Installation

$ conda install -c conda-forge "virtual_dataframe"

Installing with pip

Use

$ pip install "virtual_dataframe"

Installing from the GitHub main branch

$ pip install "virtual_dataframe@git+https://github.com/pprados/virtual-dataframe"

Dependencies

You must install all others frameworks to use it with virtual_dataframe.

You can create a set of virtual environment, with the tools:

$ build-conda-vdf-env --help

like

$ build-conda-vdf-env pandas cudf dask_cudf pyspark pyspark_gpu-local
$ conda env list
$ conda activate vdf-cudf
$ conda activate vdf-dask_cudf-local

The VDF_MODE is set for each environment. If you create an environment for a dask, spark or pyspark framework, two environment will be created. One vdf-XXX where you must set the VDF_CLUSTER variable and another vdf-XXX-local with a pre set of VDF_CLUSTER=dask://.local or VDF_CLUSTER=spark://.local to use a local cluster.

For pyspark_gpù, somes environment variables will be set, to reference the rapids-4-spark_2.12-22.10.0.jar file. You must have this file in the root of your project.

You can find all environement Yaml file here.

You can remove all or specific versions with:

$ build-conda-vdf-envs --remove
- - -
Problems to solve:
a – Answer these questions from the installation text.
(i) Which command installs the package from the GitHub main branch?
(ii) Which tool creates a set of virtual environments?
(iii) Where must the rapids-4-spark_2.12-22.10.0.jar file be placed?
b – Decide whether each statement agrees with the installation text. Answer yes or no, and quote the words that decide it.
(i) Creating an environment for a dask, spark or pyspark framework produces two environments.
(ii) The other frameworks do not have to be installed to use them with virtual_dataframe.
(iii) In the vdf-XXX-local environment, the user must set VDF_CLUSTER.
c – Reproduce the installation text from "For pyspark_gpù, somes" to "of your project.".

Supplied entries:
- - -
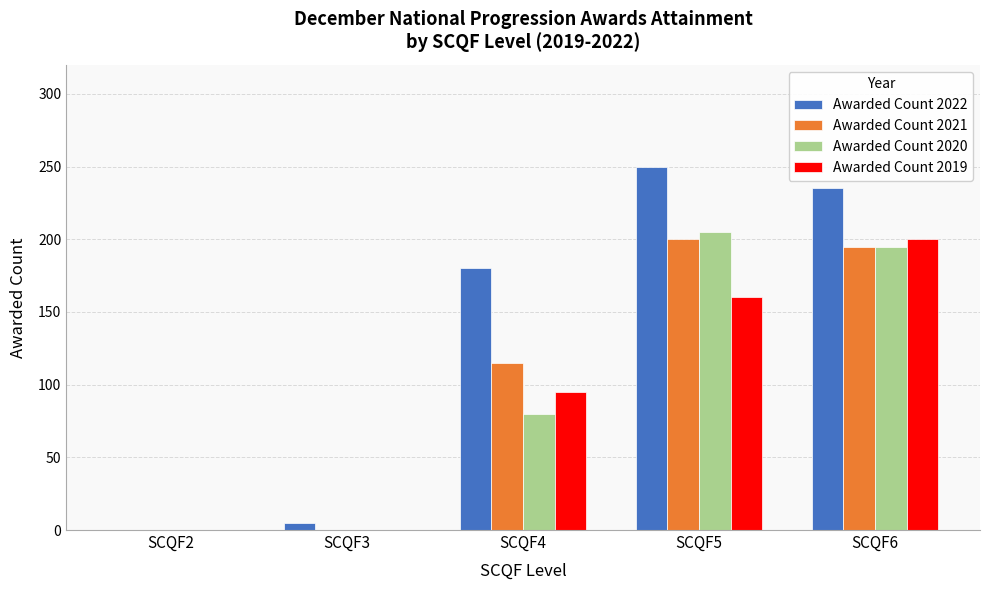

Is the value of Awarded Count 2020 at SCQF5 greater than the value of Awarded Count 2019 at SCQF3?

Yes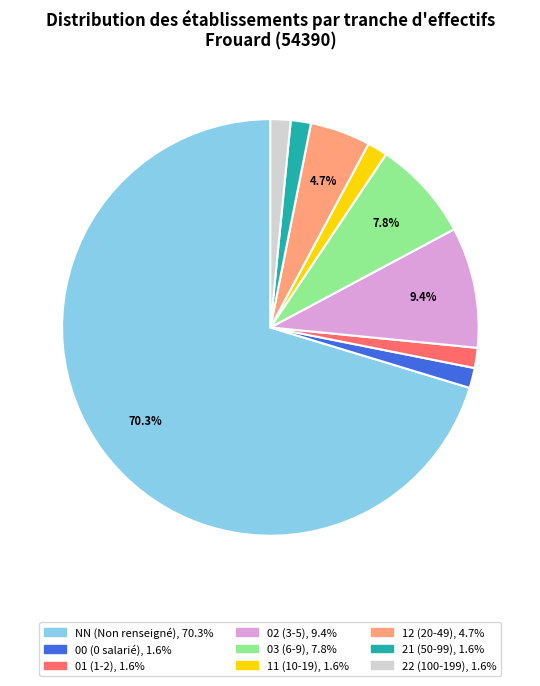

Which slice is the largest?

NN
- - -
Answers by task:
a –
(i) $ pip install "virtual_dataframe@git+https://github.com/pprados/virtual-dataframe"
(ii) build-conda-vdf-env
(iii) In the root of your project.

b –
(i) Yes: "If you create an environment for a dask, spark or pyspark framework, two environment will be created."
(ii) No: "You must install all others frameworks to use it with virtual_dataframe."
(iii) No: "another vdf-XXX-local with a pre set of VDF_CLUSTER=dask://.local or VDF_CLUSTER=spark://.local to use a local cluster."

c –
For pyspark_gpù, somes environment variables will be set, to reference the rapids-4-spark_2.12-22.10.0.jar file. You must have this file in the root of your project.